(YOUR ASSIGNMENT)
Rewrite all of the rows below as a single numbered list, omitting any blank lines.

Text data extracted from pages
· · · · · · ·

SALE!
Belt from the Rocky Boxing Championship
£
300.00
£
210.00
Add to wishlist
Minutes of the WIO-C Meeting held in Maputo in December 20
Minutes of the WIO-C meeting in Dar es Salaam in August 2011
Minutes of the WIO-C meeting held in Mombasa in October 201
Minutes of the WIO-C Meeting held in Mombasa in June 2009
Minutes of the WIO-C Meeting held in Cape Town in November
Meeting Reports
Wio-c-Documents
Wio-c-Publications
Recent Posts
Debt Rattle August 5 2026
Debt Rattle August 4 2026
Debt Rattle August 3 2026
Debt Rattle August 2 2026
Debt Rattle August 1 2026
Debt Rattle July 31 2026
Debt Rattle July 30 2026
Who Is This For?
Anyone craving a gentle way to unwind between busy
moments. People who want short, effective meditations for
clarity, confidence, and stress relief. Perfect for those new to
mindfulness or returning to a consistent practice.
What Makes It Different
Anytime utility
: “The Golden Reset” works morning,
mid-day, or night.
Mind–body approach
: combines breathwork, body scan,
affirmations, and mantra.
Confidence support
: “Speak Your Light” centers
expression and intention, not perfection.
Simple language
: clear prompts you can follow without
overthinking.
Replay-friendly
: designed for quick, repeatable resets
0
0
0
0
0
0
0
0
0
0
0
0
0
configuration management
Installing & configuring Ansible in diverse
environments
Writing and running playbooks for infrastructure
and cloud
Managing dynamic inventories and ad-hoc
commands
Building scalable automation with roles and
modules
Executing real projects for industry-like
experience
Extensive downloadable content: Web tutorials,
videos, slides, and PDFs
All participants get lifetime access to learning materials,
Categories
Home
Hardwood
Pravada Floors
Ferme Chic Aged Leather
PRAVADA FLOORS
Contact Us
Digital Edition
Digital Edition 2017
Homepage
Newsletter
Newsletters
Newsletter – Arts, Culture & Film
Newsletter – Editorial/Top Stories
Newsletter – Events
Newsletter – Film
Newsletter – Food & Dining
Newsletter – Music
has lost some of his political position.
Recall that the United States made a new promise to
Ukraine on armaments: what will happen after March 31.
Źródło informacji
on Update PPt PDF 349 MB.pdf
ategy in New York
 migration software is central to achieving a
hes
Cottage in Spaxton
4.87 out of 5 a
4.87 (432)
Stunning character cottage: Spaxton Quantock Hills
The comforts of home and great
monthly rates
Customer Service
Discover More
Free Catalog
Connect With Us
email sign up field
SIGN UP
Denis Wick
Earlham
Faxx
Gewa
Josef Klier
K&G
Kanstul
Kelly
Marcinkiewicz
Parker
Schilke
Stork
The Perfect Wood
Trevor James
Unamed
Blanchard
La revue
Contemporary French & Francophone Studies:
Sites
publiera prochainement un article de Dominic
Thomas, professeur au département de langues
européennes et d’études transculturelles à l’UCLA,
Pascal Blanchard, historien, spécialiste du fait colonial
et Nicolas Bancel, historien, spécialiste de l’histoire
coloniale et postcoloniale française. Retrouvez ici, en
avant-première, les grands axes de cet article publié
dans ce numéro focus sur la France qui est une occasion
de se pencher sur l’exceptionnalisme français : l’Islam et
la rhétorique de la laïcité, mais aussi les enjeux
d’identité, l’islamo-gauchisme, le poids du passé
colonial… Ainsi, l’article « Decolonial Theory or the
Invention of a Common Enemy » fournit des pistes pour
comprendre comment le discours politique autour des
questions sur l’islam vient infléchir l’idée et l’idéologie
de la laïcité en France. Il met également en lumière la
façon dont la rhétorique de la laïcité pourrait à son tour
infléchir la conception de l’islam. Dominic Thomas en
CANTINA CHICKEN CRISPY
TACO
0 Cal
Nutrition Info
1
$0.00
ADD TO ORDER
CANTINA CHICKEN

· · · · · · ·

(ANSWER SECTION)
1. SALE!
2. Belt from the Rocky Boxing Championship
3. £
4. 300.00
5. £
6. 210.00
7. Add to wishlist
8. Minutes of the WIO-C Meeting held in Maputo in December 20
9. Minutes of the WIO-C meeting in Dar es Salaam in August 2011
10. Minutes of the WIO-C meeting held in Mombasa in October 201
11. Minutes of the WIO-C Meeting held in Mombasa in June 2009
12. Minutes of the WIO-C Meeting held in Cape Town in November
13. Meeting Reports
14. Wio-c-Documents
15. Wio-c-Publications
16. Recent Posts
17. Debt Rattle August 5 2026
18. Debt Rattle August 4 2026
19. Debt Rattle August 3 2026
20. Debt Rattle August 2 2026
21. Debt Rattle August 1 2026
22. Debt Rattle July 31 2026
23. Debt Rattle July 30 2026
24. Who Is This For?
25. Anyone craving a gentle way to unwind between busy
26. moments. People who want short, effective meditations for
27. clarity, confidence, and stress relief. Perfect for those new to
28. mindfulness or returning to a consistent practice.
29. What Makes It Different
30. Anytime utility
31. : “The Golden Reset” works morning,
32. mid-day, or night.
33. Mind–body approach
34. : combines breathwork, body scan,
35. affirmations, and mantra.
36. Confidence support
37. : “Speak Your Light” centers
38. expression and intention, not perfection.
39. Simple language
40. : clear prompts you can follow without
41. overthinking.
42. Replay-friendly
43. : designed for quick, repeatable resets
44. 0
45. 0
46. 0
47. 0
48. 0
49. 0
50. 0
51. 0
52. 0
53. 0
54. 0
55. 0
56. 0
57. configuration management
58. Installing & configuring Ansible in diverse
59. environments
60. Writing and running playbooks for infrastructure
61. and cloud
62. Managing dynamic inventories and ad-hoc
63. commands
64. Building scalable automation with roles and
65. modules
66. Executing real projects for industry-like
67. experience
68. Extensive downloadable content: Web tutorials,
69. videos, slides, and PDFs
70. All participants get lifetime access to learning materials,
71. Categories
72. Home
73. Hardwood
74. Pravada Floors
75. Ferme Chic Aged Leather
76. PRAVADA FLOORS
77. Contact Us
78. Digital Edition
79. Digital Edition 2017
80. Homepage
81. Newsletter
82. Newsletters
83. Newsletter – Arts, Culture & Film
84. Newsletter – Editorial/Top Stories
85. Newsletter – Events
86. Newsletter – Film
87. Newsletter – Food & Dining
88. Newsletter – Music
89. has lost some of his political position.
90. Recall that the United States made a new promise to
91. Ukraine on armaments: what will happen after March 31.
92. Źródło informacji
93. on Update PPt PDF 349 MB.pdf
94. ategy in New York
95.  migration software is central to achieving a
96. hes
97. Cottage in Spaxton
98. 4.87 out of 5 a
99. 4.87 (432)
100. Stunning character cottage: Spaxton Quantock Hills
101. The comforts of home and great
102. monthly rates
103. Customer Service
104. Discover More
105. Free Catalog
106. Connect With Us
107. email sign up field
108. SIGN UP
109. Denis Wick
110. Earlham
111. Faxx
112. Gewa
113. Josef Klier
114. K&G
115. Kanstul
116. Kelly
117. Marcinkiewicz
118. Parker
119. Schilke
120. Stork
121. The Perfect Wood
122. Trevor James
123. Unamed
124. Blanchard
125. La revue
126. Contemporary French & Francophone Studies:
127. Sites
128. publiera prochainement un article de Dominic
129. Thomas, professeur au département de langues
130. européennes et d’études transculturelles à l’UCLA,
131. Pascal Blanchard, historien, spécialiste du fait colonial
132. et Nicolas Bancel, historien, spécialiste de l’histoire
133. coloniale et postcoloniale française. Retrouvez ici, en
134. avant-première, les grands axes de cet article publié
135. dans ce numéro focus sur la France qui est une occasion
136. de se pencher sur l’exceptionnalisme français : l’Islam et
137. la rhétorique de la laïcité, mais aussi les enjeux
138. d’identité, l’islamo-gauchisme, le poids du passé
139. colonial… Ainsi, l’article « Decolonial Theory or the
140. Invention of a Common Enemy » fournit des pistes pour
141. comprendre comment le discours politique autour des
142. questions sur l’islam vient infléchir l’idée et l’idéologie
143. de la laïcité en France. Il met également en lumière la
144. façon dont la rhétorique de la laïcité pourrait à son tour
145. infléchir la conception de l’islam. Dominic Thomas en
146. CANTINA CHICKEN CRISPY
147. TACO
148. 0 Cal
149. Nutrition Info
150. 1
151. $0.00
152. ADD TO ORDER
153. CANTINA CHICKEN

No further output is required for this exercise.